Your task is to copy every line below that contains the word "round".

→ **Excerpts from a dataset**
────────────────────
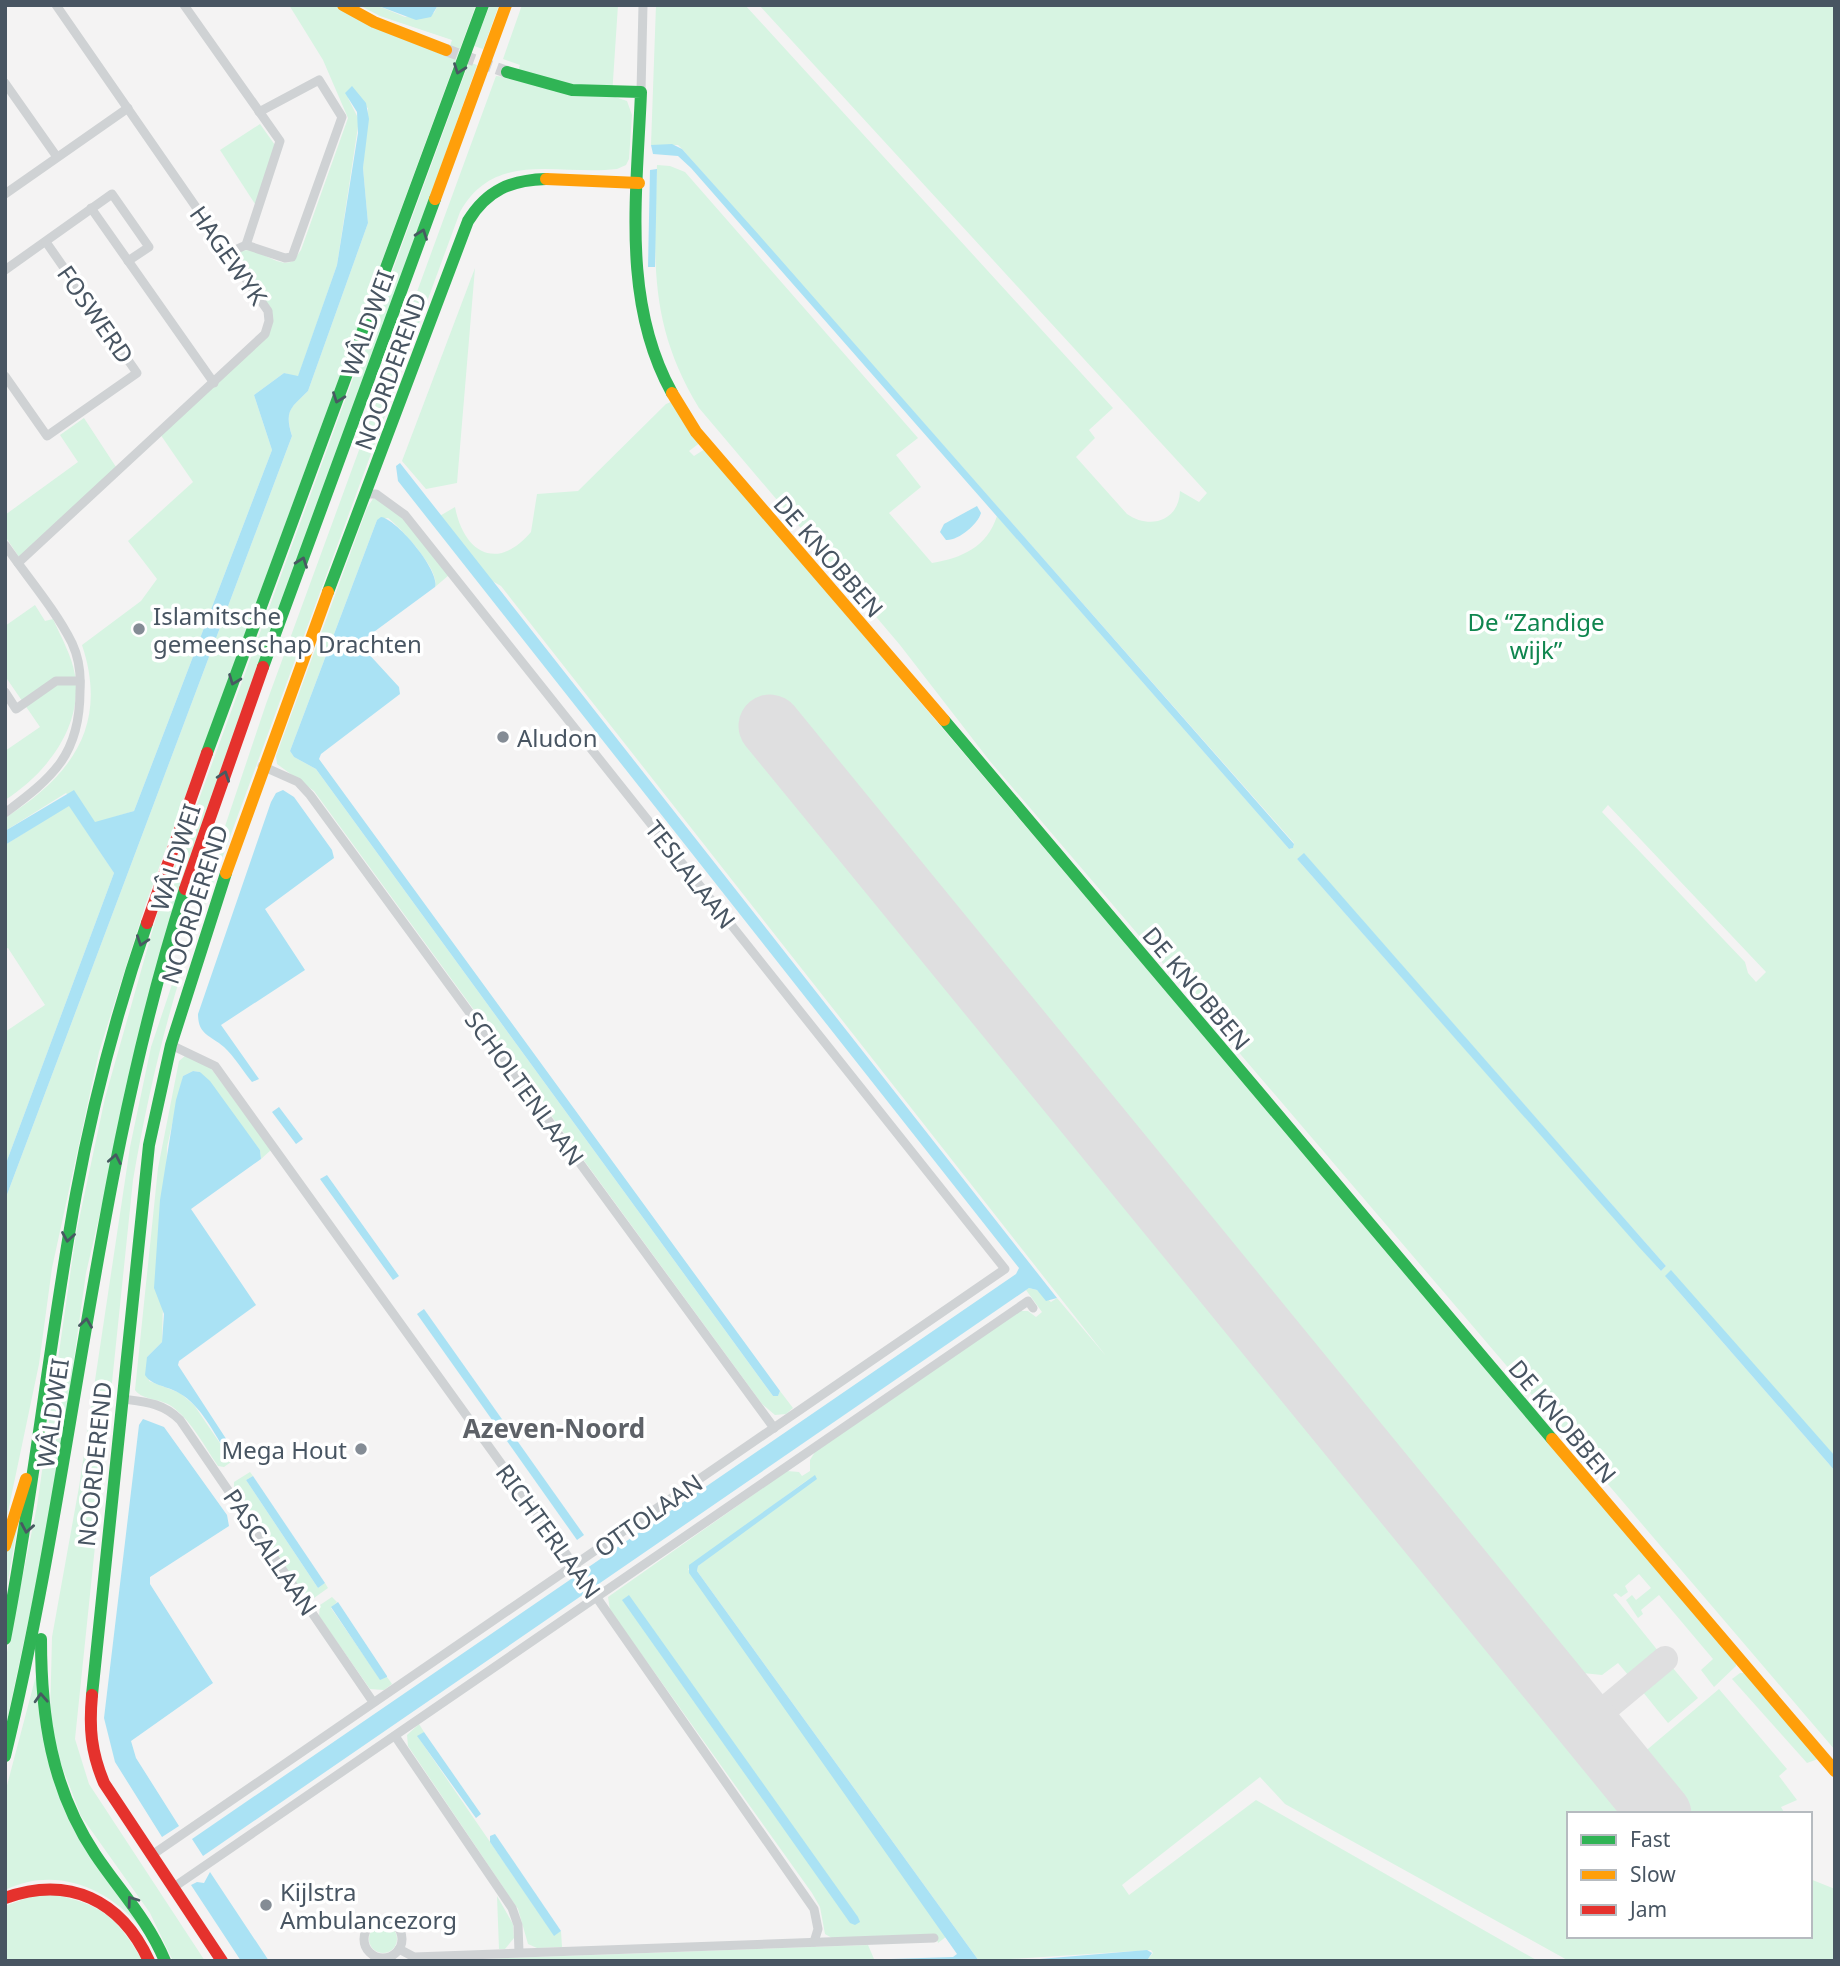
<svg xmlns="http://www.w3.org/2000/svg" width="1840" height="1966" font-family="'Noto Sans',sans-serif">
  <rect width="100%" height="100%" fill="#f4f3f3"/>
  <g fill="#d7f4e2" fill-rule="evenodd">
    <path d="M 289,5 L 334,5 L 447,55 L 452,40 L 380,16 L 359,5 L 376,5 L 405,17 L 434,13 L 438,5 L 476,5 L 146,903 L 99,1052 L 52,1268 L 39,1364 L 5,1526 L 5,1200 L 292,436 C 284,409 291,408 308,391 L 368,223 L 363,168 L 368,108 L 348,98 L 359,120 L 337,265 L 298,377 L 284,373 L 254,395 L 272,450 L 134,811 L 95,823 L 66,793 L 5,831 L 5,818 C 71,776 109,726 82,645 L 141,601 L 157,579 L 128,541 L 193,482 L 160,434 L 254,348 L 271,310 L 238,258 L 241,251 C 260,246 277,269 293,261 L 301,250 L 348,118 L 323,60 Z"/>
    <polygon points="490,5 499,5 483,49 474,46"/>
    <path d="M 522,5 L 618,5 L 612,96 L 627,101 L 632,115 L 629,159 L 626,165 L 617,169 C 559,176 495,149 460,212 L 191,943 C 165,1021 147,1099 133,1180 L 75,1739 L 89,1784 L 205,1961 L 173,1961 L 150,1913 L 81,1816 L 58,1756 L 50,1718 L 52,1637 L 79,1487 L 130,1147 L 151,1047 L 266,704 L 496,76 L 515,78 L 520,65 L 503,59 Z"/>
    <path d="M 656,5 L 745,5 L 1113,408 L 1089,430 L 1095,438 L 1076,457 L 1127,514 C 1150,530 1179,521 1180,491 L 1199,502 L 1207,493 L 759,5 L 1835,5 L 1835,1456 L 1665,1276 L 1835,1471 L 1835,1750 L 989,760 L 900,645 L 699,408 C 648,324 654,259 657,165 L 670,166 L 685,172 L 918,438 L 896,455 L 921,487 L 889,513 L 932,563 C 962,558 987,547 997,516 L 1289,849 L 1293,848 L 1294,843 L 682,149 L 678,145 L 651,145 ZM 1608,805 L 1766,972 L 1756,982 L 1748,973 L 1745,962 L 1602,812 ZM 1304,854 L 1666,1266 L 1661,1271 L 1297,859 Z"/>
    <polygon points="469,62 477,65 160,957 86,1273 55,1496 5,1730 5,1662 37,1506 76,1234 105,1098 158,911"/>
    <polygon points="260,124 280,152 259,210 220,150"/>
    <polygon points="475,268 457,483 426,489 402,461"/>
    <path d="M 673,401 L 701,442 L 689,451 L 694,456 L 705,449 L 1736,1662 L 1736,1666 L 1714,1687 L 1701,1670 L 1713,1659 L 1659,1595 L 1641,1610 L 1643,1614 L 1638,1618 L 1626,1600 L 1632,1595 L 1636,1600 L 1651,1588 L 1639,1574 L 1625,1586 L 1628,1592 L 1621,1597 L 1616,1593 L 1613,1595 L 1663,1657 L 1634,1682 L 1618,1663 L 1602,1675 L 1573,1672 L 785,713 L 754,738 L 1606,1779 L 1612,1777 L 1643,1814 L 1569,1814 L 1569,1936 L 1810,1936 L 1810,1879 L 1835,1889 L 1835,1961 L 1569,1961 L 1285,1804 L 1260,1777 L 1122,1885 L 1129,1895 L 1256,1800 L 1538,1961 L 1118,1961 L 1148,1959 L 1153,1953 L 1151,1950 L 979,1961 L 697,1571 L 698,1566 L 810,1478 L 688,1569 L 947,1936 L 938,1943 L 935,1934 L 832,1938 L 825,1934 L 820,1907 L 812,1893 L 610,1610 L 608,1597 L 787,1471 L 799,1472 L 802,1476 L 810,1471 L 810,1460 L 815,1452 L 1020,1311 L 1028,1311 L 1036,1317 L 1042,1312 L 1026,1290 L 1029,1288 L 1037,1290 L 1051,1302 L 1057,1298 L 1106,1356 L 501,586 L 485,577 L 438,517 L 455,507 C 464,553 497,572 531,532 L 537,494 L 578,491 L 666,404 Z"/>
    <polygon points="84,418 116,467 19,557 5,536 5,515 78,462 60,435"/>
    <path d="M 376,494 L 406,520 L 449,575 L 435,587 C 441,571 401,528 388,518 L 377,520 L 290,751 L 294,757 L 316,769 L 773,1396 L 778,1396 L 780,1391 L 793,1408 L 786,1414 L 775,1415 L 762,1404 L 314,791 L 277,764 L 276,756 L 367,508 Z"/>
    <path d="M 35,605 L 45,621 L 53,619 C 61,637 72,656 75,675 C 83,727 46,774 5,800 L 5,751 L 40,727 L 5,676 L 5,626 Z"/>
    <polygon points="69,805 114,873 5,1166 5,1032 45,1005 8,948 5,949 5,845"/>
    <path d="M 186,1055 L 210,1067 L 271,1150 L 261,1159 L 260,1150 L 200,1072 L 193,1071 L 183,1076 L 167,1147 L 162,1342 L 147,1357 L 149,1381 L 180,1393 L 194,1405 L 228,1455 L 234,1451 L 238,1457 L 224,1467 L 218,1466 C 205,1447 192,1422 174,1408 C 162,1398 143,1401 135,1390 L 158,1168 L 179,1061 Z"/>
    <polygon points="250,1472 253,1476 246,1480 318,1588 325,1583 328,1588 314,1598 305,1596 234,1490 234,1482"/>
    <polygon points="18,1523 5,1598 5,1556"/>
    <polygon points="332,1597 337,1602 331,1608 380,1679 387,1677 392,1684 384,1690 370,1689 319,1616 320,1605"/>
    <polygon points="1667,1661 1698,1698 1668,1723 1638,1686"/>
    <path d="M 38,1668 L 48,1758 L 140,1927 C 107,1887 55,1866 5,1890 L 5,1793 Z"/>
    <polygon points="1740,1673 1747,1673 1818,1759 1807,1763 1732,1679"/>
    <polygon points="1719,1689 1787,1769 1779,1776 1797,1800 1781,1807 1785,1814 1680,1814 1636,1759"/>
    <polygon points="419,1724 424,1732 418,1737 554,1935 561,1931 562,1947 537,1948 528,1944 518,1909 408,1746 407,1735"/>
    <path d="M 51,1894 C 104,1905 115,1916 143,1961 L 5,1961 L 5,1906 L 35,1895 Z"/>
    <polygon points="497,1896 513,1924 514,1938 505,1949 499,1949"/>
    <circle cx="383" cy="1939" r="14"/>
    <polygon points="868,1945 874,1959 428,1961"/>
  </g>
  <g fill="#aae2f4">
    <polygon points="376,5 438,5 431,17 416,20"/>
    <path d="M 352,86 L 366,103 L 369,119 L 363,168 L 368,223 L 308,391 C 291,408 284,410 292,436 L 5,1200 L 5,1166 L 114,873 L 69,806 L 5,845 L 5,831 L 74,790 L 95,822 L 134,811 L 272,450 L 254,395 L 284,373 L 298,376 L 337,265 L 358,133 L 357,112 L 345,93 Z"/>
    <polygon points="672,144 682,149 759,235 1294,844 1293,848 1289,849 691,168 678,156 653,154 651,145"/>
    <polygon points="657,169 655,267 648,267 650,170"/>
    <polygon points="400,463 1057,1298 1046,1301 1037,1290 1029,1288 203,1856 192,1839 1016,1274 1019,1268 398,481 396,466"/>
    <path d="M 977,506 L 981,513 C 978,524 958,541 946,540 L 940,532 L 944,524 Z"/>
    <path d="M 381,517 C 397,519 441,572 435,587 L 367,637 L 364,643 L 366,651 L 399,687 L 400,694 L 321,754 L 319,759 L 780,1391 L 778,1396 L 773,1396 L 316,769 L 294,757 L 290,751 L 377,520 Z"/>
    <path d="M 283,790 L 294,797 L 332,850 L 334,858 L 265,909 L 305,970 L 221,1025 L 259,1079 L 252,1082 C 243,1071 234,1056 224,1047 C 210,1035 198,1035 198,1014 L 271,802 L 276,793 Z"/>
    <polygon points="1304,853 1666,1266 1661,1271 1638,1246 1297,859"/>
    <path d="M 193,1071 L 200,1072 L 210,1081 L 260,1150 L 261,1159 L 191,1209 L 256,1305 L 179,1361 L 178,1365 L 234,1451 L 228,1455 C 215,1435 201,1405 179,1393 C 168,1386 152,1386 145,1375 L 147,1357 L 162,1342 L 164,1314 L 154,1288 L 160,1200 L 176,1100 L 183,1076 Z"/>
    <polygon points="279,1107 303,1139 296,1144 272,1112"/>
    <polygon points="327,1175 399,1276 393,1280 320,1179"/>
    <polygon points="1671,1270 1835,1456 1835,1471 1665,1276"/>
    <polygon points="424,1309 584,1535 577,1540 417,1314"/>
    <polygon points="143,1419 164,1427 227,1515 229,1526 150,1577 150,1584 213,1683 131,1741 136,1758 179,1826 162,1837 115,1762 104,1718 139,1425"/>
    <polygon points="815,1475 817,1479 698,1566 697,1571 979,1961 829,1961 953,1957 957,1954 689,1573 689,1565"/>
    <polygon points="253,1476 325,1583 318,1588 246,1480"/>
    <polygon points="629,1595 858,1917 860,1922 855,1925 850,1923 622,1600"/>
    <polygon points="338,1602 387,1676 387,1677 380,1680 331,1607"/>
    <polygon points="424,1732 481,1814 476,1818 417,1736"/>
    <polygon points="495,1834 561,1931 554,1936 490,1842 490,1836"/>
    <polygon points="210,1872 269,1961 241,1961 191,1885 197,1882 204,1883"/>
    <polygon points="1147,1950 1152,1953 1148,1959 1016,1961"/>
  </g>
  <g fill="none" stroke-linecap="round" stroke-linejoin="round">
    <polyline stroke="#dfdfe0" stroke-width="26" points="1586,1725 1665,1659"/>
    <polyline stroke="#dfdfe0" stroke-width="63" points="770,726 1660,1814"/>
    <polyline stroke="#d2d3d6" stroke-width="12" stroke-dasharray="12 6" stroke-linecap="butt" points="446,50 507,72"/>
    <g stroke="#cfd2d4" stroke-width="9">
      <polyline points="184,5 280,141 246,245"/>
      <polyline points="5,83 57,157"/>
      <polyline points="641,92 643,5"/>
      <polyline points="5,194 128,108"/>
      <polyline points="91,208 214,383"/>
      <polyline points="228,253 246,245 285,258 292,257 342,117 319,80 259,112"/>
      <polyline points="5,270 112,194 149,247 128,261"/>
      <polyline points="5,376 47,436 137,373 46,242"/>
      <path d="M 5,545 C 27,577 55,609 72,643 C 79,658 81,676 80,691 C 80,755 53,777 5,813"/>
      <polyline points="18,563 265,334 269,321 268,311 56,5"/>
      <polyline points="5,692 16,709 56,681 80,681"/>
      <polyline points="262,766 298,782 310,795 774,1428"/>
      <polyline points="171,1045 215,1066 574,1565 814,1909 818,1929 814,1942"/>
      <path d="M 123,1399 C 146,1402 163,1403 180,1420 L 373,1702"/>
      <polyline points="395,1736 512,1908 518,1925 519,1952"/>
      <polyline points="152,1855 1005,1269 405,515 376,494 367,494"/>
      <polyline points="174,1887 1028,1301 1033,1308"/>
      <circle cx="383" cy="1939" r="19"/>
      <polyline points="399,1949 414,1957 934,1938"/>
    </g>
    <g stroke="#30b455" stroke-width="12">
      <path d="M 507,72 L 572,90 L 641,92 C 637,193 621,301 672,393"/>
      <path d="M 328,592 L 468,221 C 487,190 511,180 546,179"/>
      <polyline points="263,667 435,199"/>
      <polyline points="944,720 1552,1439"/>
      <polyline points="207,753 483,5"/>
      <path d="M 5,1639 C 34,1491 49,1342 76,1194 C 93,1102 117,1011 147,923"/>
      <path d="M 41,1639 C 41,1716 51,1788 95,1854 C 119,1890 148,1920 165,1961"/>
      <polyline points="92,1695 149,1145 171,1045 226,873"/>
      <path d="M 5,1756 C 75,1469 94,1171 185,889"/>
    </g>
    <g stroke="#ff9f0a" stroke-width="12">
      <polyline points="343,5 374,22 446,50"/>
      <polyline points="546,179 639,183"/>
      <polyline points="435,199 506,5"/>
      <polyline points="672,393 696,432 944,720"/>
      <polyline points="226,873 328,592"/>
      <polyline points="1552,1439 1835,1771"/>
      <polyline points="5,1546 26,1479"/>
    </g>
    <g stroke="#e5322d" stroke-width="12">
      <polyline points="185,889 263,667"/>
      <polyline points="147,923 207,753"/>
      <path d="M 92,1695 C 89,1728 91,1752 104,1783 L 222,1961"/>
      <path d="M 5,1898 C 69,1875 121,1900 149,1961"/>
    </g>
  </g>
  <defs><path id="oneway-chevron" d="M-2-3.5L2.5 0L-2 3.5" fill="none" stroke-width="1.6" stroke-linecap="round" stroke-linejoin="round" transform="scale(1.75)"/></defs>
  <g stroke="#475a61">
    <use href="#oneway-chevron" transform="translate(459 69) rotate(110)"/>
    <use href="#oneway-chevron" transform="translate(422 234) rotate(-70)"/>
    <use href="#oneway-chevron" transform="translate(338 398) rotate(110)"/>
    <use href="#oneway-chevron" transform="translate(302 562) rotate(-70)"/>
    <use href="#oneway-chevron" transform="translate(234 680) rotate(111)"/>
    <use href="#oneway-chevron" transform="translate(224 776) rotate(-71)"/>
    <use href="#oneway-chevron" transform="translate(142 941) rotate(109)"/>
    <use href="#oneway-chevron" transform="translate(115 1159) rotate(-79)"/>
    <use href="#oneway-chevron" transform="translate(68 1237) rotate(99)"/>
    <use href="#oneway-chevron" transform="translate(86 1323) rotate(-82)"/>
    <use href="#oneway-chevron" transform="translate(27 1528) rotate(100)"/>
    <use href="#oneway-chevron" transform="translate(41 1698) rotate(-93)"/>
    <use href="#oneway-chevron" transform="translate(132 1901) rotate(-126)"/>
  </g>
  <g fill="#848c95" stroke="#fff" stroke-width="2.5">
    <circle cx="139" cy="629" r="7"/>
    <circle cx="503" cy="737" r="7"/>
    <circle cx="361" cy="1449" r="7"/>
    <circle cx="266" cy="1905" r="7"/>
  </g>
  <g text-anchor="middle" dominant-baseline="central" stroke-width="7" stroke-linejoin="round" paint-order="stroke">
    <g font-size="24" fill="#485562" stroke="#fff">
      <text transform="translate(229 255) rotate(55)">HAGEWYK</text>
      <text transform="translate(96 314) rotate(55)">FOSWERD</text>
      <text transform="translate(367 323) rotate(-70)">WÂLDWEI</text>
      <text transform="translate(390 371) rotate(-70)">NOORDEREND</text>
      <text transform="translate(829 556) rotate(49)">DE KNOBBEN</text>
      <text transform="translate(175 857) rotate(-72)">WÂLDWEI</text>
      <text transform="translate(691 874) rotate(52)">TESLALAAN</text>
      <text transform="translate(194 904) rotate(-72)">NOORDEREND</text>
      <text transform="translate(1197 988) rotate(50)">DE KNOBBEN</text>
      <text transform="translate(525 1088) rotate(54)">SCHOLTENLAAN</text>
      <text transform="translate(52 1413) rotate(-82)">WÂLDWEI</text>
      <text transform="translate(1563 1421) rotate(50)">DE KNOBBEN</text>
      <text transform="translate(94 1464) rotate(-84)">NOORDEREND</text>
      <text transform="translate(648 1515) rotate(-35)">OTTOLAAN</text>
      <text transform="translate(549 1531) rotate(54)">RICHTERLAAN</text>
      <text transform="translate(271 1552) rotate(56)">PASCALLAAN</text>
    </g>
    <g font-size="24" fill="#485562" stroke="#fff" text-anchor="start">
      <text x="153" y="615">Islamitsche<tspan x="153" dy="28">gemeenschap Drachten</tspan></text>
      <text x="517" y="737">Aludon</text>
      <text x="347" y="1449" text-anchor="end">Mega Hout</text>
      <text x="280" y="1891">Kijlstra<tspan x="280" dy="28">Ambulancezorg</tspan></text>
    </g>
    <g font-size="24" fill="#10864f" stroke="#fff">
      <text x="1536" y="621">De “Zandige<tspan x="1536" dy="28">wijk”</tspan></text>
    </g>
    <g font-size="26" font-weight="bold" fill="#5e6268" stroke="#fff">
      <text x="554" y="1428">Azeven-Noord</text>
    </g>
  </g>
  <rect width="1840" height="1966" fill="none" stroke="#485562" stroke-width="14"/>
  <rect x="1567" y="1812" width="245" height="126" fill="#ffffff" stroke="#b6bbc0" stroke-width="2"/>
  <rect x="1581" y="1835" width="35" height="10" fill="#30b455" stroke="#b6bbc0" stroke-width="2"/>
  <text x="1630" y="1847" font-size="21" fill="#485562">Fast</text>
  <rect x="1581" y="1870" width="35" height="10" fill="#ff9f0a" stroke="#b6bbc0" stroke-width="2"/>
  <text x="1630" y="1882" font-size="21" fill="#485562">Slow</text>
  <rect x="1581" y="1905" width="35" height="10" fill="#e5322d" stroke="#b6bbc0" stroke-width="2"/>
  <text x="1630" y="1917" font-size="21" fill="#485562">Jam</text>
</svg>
────────────────────
→ **Finished exercise**
  <g fill="none" stroke-linecap="round" stroke-linejoin="round">
  <defs><path id="oneway-chevron" d="M-2-3.5L2.5 0L-2 3.5" fill="none" stroke-width="1.6" stroke-linecap="round" stroke-linejoin="round" transform="scale(1.75)"/></defs>
  <g text-anchor="middle" dominant-baseline="central" stroke-width="7" stroke-linejoin="round" paint-order="stroke">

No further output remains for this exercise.